DO THIS: Present the data once more in exactly its original form.
....................
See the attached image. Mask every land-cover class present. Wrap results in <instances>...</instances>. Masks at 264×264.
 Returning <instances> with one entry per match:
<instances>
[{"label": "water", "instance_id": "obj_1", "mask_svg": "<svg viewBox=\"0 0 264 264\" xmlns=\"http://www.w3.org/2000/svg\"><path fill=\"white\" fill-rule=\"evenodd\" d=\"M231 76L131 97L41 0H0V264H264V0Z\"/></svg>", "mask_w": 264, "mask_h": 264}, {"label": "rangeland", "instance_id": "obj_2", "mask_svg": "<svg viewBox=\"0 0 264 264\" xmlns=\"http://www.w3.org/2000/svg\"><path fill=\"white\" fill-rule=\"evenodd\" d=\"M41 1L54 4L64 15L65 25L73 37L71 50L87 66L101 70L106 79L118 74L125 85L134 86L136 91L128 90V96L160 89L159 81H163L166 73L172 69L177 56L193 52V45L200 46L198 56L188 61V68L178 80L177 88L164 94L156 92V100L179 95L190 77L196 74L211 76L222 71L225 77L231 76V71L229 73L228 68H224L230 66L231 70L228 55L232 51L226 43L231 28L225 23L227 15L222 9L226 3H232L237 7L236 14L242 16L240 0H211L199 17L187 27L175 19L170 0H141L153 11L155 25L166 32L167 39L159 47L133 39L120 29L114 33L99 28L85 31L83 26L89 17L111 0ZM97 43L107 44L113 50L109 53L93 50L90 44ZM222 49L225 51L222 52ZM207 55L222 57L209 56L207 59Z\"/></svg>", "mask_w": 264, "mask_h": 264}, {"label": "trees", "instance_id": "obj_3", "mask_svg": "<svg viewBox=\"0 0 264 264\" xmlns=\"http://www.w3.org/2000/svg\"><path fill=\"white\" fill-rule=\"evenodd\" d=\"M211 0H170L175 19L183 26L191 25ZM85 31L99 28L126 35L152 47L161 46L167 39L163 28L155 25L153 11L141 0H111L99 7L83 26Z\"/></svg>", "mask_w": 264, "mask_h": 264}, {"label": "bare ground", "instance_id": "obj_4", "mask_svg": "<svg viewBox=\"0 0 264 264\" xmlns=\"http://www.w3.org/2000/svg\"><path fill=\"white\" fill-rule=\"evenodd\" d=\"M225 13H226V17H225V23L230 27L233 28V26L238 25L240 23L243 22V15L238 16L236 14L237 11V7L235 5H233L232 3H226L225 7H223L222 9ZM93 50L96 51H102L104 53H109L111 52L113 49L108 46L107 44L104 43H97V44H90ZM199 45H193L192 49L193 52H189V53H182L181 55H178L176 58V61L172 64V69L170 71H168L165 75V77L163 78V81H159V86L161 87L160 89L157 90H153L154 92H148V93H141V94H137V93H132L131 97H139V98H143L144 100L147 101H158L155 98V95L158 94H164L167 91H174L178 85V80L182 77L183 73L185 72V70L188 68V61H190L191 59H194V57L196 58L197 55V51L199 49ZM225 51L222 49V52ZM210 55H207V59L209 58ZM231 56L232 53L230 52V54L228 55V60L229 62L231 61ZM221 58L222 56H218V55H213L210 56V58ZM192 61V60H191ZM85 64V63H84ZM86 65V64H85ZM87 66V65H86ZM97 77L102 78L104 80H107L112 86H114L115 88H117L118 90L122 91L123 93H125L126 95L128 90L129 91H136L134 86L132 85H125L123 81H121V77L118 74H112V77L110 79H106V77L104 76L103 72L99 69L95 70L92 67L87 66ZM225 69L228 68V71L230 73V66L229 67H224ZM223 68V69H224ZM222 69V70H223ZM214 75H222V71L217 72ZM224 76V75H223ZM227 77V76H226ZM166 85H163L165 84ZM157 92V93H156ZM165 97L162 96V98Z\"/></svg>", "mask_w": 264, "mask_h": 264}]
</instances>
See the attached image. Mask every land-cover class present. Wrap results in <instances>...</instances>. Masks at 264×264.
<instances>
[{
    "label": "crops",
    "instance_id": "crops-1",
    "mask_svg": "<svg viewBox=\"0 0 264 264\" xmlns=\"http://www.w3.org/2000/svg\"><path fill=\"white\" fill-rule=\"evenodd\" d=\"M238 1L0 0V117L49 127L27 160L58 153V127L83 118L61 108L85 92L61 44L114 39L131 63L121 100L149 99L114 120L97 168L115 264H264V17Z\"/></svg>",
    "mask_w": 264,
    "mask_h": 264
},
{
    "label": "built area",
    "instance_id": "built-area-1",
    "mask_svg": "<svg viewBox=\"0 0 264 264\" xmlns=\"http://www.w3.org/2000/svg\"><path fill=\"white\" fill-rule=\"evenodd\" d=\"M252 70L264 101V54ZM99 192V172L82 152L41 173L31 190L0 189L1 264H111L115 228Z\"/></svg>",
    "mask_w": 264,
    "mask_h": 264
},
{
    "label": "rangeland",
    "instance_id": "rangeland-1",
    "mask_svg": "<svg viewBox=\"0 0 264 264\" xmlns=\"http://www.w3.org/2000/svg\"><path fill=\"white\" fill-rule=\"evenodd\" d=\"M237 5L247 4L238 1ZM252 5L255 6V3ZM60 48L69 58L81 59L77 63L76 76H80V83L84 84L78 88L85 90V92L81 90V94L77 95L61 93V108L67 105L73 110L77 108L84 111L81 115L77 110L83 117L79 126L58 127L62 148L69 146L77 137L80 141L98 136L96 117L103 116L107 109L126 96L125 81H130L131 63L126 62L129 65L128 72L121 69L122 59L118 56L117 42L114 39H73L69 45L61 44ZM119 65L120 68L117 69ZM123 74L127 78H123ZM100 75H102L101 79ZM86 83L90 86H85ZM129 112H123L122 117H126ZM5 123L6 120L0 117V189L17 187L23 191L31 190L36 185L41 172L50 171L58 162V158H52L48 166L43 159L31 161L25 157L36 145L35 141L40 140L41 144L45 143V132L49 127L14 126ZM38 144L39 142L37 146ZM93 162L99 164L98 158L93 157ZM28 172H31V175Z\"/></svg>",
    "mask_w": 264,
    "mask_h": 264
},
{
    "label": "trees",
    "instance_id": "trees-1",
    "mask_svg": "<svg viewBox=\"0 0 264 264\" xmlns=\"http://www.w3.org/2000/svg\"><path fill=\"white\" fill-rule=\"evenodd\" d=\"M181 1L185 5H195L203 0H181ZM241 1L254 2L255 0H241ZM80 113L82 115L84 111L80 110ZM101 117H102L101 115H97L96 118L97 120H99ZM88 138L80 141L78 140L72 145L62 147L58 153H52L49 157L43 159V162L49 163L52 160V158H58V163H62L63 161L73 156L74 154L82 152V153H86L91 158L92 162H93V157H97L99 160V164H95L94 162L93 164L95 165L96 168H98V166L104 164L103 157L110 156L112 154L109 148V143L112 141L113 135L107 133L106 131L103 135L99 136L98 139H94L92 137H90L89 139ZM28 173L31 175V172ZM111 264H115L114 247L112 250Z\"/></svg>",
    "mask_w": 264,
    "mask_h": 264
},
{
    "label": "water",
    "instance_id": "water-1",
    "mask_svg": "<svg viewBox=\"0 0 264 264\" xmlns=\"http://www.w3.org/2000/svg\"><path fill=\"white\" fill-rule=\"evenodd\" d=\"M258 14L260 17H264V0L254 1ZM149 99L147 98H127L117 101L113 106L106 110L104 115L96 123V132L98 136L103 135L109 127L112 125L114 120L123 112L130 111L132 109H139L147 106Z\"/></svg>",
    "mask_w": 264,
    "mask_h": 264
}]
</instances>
....................
SOLUTION TO THE PROBLEM:
See the attached image. Mask every land-cover class present. Wrap results in <instances>...</instances>. Masks at 264×264.
 Returning <instances> with one entry per match:
<instances>
[{"label": "water", "instance_id": "obj_1", "mask_svg": "<svg viewBox=\"0 0 264 264\" xmlns=\"http://www.w3.org/2000/svg\"><path fill=\"white\" fill-rule=\"evenodd\" d=\"M231 76L131 97L41 0H0V264H264V0Z\"/></svg>", "mask_w": 264, "mask_h": 264}, {"label": "rangeland", "instance_id": "obj_2", "mask_svg": "<svg viewBox=\"0 0 264 264\" xmlns=\"http://www.w3.org/2000/svg\"><path fill=\"white\" fill-rule=\"evenodd\" d=\"M41 1L54 4L64 15L65 25L73 37L71 50L87 66L101 70L106 79L118 74L125 85L134 86L136 91L128 90V96L160 89L159 81H163L166 73L172 69L177 56L193 52V45L200 46L198 56L188 61V68L178 80L177 88L164 94L156 92V100L179 95L190 77L196 74L211 76L222 71L225 77L231 76V71L229 73L228 68H224L230 66L231 70L228 55L232 51L226 43L231 28L225 23L227 15L222 9L226 3H232L237 7L236 14L242 16L240 0H211L199 17L187 27L175 19L170 0H141L153 11L155 25L166 32L167 39L159 47L133 39L120 29L114 33L99 28L85 31L83 26L89 17L111 0ZM97 43L107 44L113 50L109 53L93 50L90 44ZM222 49L225 51L222 52ZM207 55L222 57L209 56L207 59Z\"/></svg>", "mask_w": 264, "mask_h": 264}, {"label": "trees", "instance_id": "obj_3", "mask_svg": "<svg viewBox=\"0 0 264 264\" xmlns=\"http://www.w3.org/2000/svg\"><path fill=\"white\" fill-rule=\"evenodd\" d=\"M211 0H170L175 19L183 26L191 25ZM85 31L99 28L126 35L152 47L161 46L167 39L163 28L155 25L153 11L141 0H111L99 7L83 26Z\"/></svg>", "mask_w": 264, "mask_h": 264}, {"label": "bare ground", "instance_id": "obj_4", "mask_svg": "<svg viewBox=\"0 0 264 264\" xmlns=\"http://www.w3.org/2000/svg\"><path fill=\"white\" fill-rule=\"evenodd\" d=\"M225 13H226V17H225V23L230 27L233 28V26L238 25L240 23L243 22V15L238 16L236 14L237 11V7L235 5H233L232 3H226L225 7H223L222 9ZM93 50L96 51H102L104 53H109L111 52L113 49L108 46L107 44L104 43H97V44H90ZM199 45H193L192 49L193 52H189V53H182L181 55H178L176 58V61L172 64V69L170 71H168L165 75V77L163 78V81H159V86L161 87L160 89L157 90H153L154 92H148V93H141V94H137V93H132L131 97H139V98H143L144 100L147 101H158L155 98V95L158 94H164L167 91H174L178 85V80L182 77L183 73L185 72V70L188 68V61H190L191 59H194V57L196 58L197 55V51L199 49ZM225 51L222 49V52ZM210 55H207V59L209 58ZM231 56L232 53L230 52V54L228 55V60L229 62L231 61ZM221 58L222 56H218V55H213L210 56V58ZM192 61V60H191ZM85 64V63H84ZM86 65V64H85ZM87 66V65H86ZM97 77L102 78L104 80H107L112 86H114L115 88H117L118 90L122 91L123 93H125L126 95L128 90L129 91H136L134 86L132 85H125L123 81H121V77L118 74H112V77L110 79H106V77L104 76L103 72L99 69L95 70L92 67L87 66ZM225 69L228 68V71L230 73V66L229 67H224ZM223 68V69H224ZM222 69V70H223ZM214 75H222V71L217 72ZM224 76V75H223ZM227 77V76H226ZM166 85H163L165 84ZM157 92V93H156ZM165 97L162 96V98Z\"/></svg>", "mask_w": 264, "mask_h": 264}]
</instances>
See the attached image. Mask every land-cover class present. Wrap results in <instances>...</instances>. Masks at 264×264.
<instances>
[{
    "label": "crops",
    "instance_id": "crops-1",
    "mask_svg": "<svg viewBox=\"0 0 264 264\" xmlns=\"http://www.w3.org/2000/svg\"><path fill=\"white\" fill-rule=\"evenodd\" d=\"M238 1L0 0V117L49 127L27 160L58 153V127L83 118L61 108L85 92L61 44L114 39L131 63L121 100L149 99L114 120L97 168L115 264H264V17Z\"/></svg>",
    "mask_w": 264,
    "mask_h": 264
},
{
    "label": "built area",
    "instance_id": "built-area-1",
    "mask_svg": "<svg viewBox=\"0 0 264 264\" xmlns=\"http://www.w3.org/2000/svg\"><path fill=\"white\" fill-rule=\"evenodd\" d=\"M252 70L264 101V54ZM99 192V172L82 152L41 173L31 190L0 189L1 264H111L115 228Z\"/></svg>",
    "mask_w": 264,
    "mask_h": 264
},
{
    "label": "rangeland",
    "instance_id": "rangeland-1",
    "mask_svg": "<svg viewBox=\"0 0 264 264\" xmlns=\"http://www.w3.org/2000/svg\"><path fill=\"white\" fill-rule=\"evenodd\" d=\"M237 5L247 4L238 1ZM252 5L255 6V3ZM60 48L69 58L81 59L77 63L76 76H80V83L84 84L78 88L85 90V92L81 90V94L77 95L61 93V108L67 105L73 110L77 108L84 111L81 115L77 110L83 117L79 126L58 127L62 148L69 146L77 137L80 141L98 136L96 117L103 116L107 109L126 96L125 81H130L131 63L126 62L129 65L128 72L121 69L122 59L118 56L117 42L114 39H73L69 45L61 44ZM119 65L120 68L117 69ZM123 74L127 78H123ZM100 75H102L101 79ZM86 83L90 86H85ZM129 112H123L122 117H126ZM5 123L6 120L0 117V189L17 187L23 191L31 190L36 185L41 172L50 171L58 162V158H52L48 166L43 159L31 161L25 157L36 145L35 141L40 140L41 144L45 143V132L49 127L14 126ZM38 144L39 142L37 146ZM93 162L99 164L98 158L93 157ZM28 172H31V175Z\"/></svg>",
    "mask_w": 264,
    "mask_h": 264
},
{
    "label": "trees",
    "instance_id": "trees-1",
    "mask_svg": "<svg viewBox=\"0 0 264 264\" xmlns=\"http://www.w3.org/2000/svg\"><path fill=\"white\" fill-rule=\"evenodd\" d=\"M181 1L185 5H195L203 0H181ZM241 1L254 2L255 0H241ZM80 113L82 115L84 111L80 110ZM101 117H102L101 115H97L96 118L97 120H99ZM88 138L80 141L78 140L72 145L62 147L58 153H52L49 157L43 159V162L49 163L52 160V158H58V163H62L63 161L73 156L74 154L82 152V153H86L91 158L92 162H93V157H97L99 160V164H95L94 162L93 164L95 165L96 168H98V166L104 164L103 157L110 156L112 154L109 148V143L112 141L113 135L107 133L106 131L103 135L99 136L98 139H94L92 137H90L89 139ZM28 173L31 175V172ZM111 264H115L114 247L112 250Z\"/></svg>",
    "mask_w": 264,
    "mask_h": 264
},
{
    "label": "water",
    "instance_id": "water-1",
    "mask_svg": "<svg viewBox=\"0 0 264 264\" xmlns=\"http://www.w3.org/2000/svg\"><path fill=\"white\" fill-rule=\"evenodd\" d=\"M258 14L260 17H264V0L254 1ZM149 99L147 98H127L117 101L113 106L106 110L104 115L96 123V132L98 136L103 135L109 127L112 125L114 120L123 112L130 111L132 109H139L147 106Z\"/></svg>",
    "mask_w": 264,
    "mask_h": 264
}]
</instances>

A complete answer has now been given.